My GTA IV apartment is terrible and I’m under some sort of rail tracks. Plus I went out on a date with this chick and I accidentally sank her car into a mini-golf course lake while trying to take a late night shortcut to the bowling alley. Needless to say our date didn’t end well. You can totally spend a shit-ton of time just looking at stuff, not to mention shopping for pants! The craziest part is that you can watch TV in your apartment in the video game, which is almost a little TOO meta for my liking.

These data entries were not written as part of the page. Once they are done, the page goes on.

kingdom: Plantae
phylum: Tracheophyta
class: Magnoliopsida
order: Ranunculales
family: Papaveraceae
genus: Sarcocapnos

I hardly ever know where I am in this game. Jess makes fun of me because my sense of direction and lack of driving savvy really carry over into the video game world. Without the built in GPS, I would probably always be lost (a real problem I had in earlier GTA games). [. . .] Obviously, I really need to study the map that came with the game, because I’m as confused as I would be in the real NYC. Another awesome tidbit: you can hail cabs and actually look out the window and make small talk as you ride. There’s even an option to yell at the cabbie to “hurry” if you need to be somewhere fast. The details in this game are mind blowing. At one point, somebody ran into me with their car and I lost my $8 Russian hat.

Thursday | May 1, 2008 | 4:45 PM
Resto

Last night, I had a light dinner at the Belgian restaurant Resto. The place filled up quickly and got loud but I’d brought The Onion to read, so no big deal. I had a salad made with crispy pigs’ ears because, hey, pigs’s ears. It also featured chicory, tarbais beans and a soft egg laid on top in such a fashion that I initially thought it was a large dollop of mayonnaise. Salty and the warm pork and cool greens contrasted nicely. My frittes arrived in a custom ceramic cozy with an attached mayonnaise dipping receptacle. It was all pretty good. I hadn’t realized how addicted I am to the sweetness of ketchup because my meal, especially the mayo-dipped fries, tasted not-sweet-enough. I like the cozy atmosphere at Resto and that the men’s restroom is wallpapered with a pattern of old-timey black-and-white illustrations of ladies’ legs in girdles and stockings. I was tempted to peek into the unoccupied women’s room to see if it was patterned with illustrations of vintage codpieces or something.

Resto

  • 111 E. 29th St. (between Park and Lexington Avenues)
  • (212) 685-5585
  • Meal 25 of 52: Cosendonk brown ale ($10), pig’s ear salad ($10) and frittes ($6).